(Supplied material Opens)

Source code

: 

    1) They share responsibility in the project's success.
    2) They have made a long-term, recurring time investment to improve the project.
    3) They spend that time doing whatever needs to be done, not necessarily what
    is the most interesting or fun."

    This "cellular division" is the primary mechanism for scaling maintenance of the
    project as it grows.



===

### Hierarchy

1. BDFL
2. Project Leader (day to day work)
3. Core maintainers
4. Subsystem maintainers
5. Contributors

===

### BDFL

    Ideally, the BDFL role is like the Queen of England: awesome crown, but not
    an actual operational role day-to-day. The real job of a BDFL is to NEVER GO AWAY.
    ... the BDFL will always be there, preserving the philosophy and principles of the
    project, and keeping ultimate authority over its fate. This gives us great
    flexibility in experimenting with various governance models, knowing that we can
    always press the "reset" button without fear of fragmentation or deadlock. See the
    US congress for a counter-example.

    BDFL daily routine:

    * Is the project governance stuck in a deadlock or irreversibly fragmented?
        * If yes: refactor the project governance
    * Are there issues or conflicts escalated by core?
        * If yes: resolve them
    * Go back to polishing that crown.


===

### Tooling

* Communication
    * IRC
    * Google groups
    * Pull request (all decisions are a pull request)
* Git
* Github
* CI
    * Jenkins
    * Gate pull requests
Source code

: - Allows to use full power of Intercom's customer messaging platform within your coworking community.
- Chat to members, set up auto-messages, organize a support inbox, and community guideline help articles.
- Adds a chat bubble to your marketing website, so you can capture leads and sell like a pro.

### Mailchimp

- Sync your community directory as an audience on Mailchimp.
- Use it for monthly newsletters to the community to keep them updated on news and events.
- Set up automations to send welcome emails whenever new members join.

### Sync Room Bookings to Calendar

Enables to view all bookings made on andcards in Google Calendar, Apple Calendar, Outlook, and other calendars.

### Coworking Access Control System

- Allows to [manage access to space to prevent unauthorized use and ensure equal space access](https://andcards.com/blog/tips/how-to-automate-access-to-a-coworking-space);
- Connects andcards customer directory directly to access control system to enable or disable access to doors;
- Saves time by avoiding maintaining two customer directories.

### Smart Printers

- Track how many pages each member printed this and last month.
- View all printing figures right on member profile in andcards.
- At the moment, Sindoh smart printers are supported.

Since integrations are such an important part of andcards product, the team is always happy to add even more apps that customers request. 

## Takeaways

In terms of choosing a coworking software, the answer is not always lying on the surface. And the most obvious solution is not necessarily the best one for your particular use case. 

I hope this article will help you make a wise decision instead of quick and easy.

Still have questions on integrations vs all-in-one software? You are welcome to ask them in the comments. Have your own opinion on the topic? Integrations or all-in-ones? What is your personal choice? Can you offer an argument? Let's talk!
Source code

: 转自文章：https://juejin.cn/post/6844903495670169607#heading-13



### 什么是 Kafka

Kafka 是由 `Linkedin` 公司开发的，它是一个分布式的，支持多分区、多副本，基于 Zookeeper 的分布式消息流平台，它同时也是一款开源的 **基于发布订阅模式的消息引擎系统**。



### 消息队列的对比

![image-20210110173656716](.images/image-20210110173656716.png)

(Supplied material Closes)

Print the listing above from its first line through the line with "or irreversibly fragmented?", and stop there.

Task answer:
Source code

: 

    1) They share responsibility in the project's success.
    2) They have made a long-term, recurring time investment to improve the project.
    3) They spend that time doing whatever needs to be done, not necessarily what
    is the most interesting or fun."

    This "cellular division" is the primary mechanism for scaling maintenance of the
    project as it grows.



===

### Hierarchy

1. BDFL
2. Project Leader (day to day work)
3. Core maintainers
4. Subsystem maintainers
5. Contributors

===

### BDFL

    Ideally, the BDFL role is like the Queen of England: awesome crown, but not
    an actual operational role day-to-day. The real job of a BDFL is to NEVER GO AWAY.
    ... the BDFL will always be there, preserving the philosophy and principles of the
    project, and keeping ultimate authority over its fate. This gives us great
    flexibility in experimenting with various governance models, knowing that we can
    always press the "reset" button without fear of fragmentation or deadlock. See the
    US congress for a counter-example.

    BDFL daily routine:

    * Is the project governance stuck in a deadlock or irreversibly fragmented?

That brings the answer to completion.